## Work item:
Pick every line with "fácil" from the material below.

Excerpted records Block Start

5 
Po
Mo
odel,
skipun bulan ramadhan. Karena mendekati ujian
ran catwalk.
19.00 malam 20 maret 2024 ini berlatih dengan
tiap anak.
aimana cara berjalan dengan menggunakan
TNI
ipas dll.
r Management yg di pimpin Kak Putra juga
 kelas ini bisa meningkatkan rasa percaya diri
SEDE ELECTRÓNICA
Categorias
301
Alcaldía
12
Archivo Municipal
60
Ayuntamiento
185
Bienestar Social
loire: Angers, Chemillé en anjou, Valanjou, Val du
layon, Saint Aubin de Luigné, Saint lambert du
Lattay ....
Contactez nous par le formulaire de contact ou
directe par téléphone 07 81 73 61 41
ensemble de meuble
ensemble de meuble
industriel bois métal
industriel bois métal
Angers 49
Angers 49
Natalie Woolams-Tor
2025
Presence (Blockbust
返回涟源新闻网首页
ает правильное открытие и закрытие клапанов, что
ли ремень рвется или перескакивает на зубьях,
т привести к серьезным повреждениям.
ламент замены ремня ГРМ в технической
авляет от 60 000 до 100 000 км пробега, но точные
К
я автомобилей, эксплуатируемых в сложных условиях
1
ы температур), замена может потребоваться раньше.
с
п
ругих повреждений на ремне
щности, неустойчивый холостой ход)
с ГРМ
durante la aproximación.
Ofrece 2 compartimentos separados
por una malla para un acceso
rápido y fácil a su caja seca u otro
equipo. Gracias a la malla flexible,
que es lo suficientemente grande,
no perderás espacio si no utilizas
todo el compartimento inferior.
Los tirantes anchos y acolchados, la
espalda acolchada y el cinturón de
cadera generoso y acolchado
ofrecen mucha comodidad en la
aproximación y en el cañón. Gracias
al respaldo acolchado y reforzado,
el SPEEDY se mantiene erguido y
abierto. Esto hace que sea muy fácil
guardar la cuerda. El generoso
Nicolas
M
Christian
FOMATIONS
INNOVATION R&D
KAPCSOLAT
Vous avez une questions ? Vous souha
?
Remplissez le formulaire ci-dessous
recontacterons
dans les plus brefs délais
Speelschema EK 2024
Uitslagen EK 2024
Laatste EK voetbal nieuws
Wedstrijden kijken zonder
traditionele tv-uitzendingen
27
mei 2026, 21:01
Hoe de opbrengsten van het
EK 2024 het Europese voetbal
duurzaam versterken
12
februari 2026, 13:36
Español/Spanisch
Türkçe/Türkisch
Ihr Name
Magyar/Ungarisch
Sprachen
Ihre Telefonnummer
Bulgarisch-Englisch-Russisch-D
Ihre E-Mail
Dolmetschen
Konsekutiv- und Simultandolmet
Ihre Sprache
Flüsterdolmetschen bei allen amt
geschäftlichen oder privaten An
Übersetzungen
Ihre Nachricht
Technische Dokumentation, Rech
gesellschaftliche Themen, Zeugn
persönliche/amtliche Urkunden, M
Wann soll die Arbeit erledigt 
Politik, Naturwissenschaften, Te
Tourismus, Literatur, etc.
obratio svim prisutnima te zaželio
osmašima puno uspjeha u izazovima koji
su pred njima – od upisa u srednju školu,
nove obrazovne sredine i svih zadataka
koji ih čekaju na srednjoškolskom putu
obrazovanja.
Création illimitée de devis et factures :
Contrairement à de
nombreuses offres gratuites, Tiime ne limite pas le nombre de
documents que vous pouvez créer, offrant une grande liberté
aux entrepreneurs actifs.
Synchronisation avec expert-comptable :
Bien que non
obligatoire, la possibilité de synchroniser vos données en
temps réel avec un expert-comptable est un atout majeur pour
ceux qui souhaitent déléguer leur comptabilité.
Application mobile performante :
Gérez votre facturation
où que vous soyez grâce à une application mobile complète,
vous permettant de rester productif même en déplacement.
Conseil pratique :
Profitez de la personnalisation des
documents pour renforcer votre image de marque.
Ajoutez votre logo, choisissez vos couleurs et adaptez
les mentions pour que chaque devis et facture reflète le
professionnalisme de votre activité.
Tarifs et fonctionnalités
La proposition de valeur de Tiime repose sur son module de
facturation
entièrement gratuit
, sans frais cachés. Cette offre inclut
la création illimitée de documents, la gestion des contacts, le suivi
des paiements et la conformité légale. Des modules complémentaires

Excerpted records Block End

## Written solution:
rápido y fácil a su caja seca u otro
abierto. Esto hace que sea muy fácil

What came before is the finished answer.